The SEC's additional charges are in coordination with criminal authorities. The US Department of Justice (DOJ) simultaneously announced federal fraud charges against Stanford, Davis, Pendergast-Holt, King, Kuhrt, and Lopez. The DOJ also charged King, Kuhrt, and Lopez with conspiracy to obstruct the SEC's investigation. The DOJ previously charged Pendergast-Holt with obstruction of justice in the SEC's investigation.
According to the SEC's complaint, Kuhrt and Lopez used a pre-determined return on investment number (typically provided by Stanford or Davis) to reverse-engineer the SIB's financial statements and report investment income that the bank did not actually earn. Information in SIB's financial statements and annual reports to investors bore no relationship to the actual performance of the bank investments, allege the authorities.

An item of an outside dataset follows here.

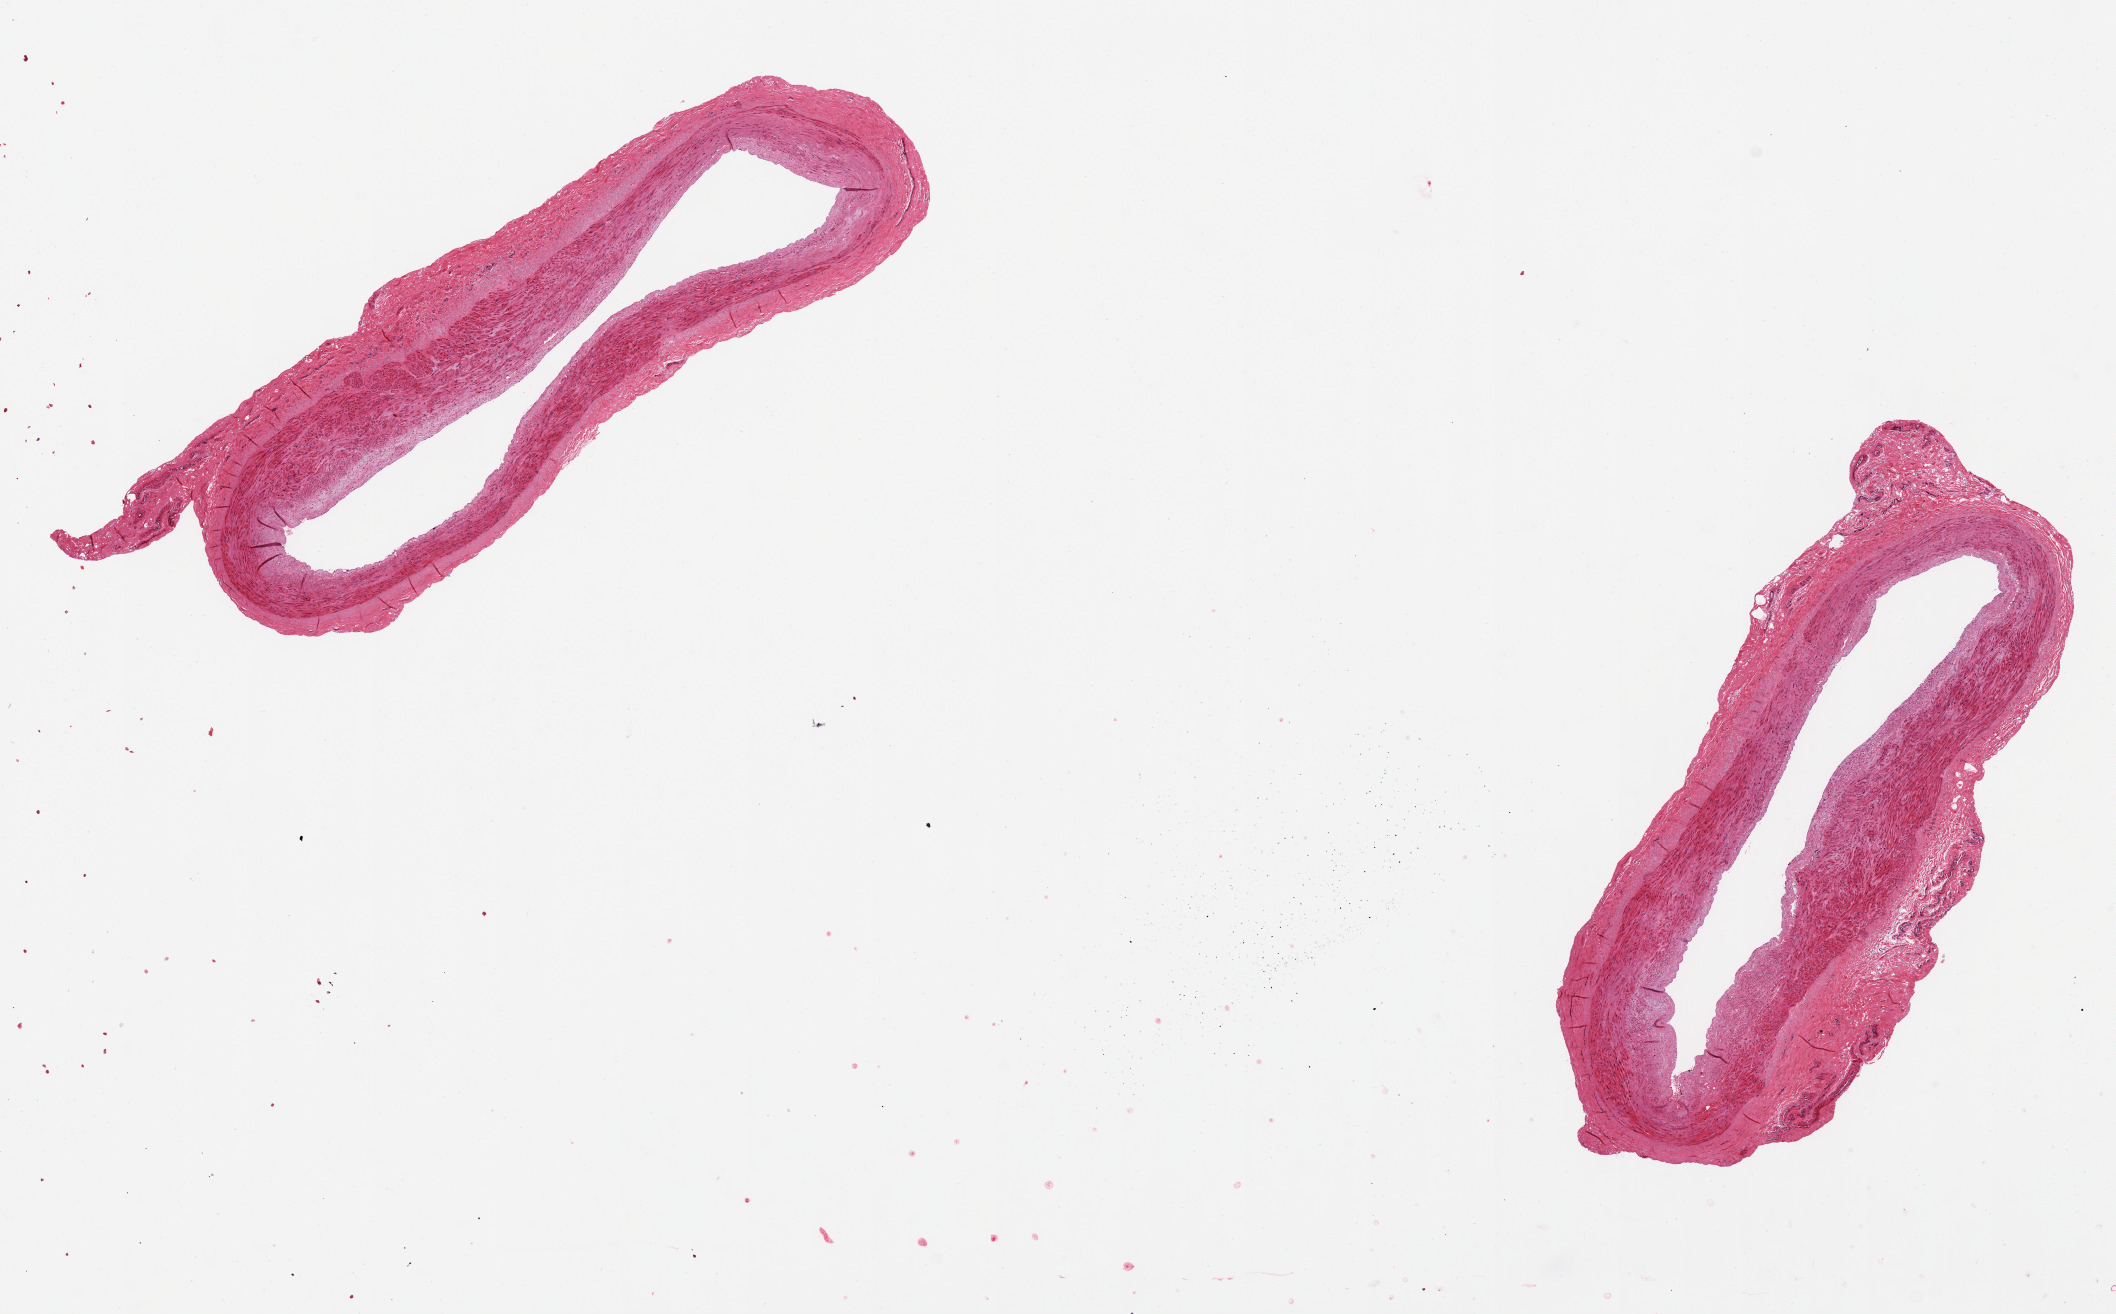
Haematoxylin and eosin whole-slide image — a low-resolution overview of the entire scanned area, about 16.7 x 10.4 mm, PAXgene-fixed paraffin-embedded (PFPE) section, section of tibial artery (target tissue), donor tissue sample.
* reviewer comment on this tissue sample: Minimal sclerosis. Two sections. 6 x 2.5mm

According to the SEC's complaint, King is a citizen of the US as well as Antigua and Barbuda, West Indies. He maintains residences in both Atlanta and Antigua. Lopez lives in Spring, Texas, and worked in SFG's Houston office as the chief accounting officer of SFG and its affiliate, Stanford Financial Group Global Management, LLC (SFGGM). Lopez provided accounting services to many entities under Stanford's control, including SIB, SFG and SFGGM. Kuhrt is a resident of Christiansted, St. Croix, US Virgin Islands, and is the global controller for SFGGM. He provided accounting services to many entities under Stanford's control, including SIB, SFG, and SFGGM. Kuhrt reported at various times to Lopez and Davis, but also directly to Stanford. Neither Lopez nor Kuhrt is a certified public accountant (CPA).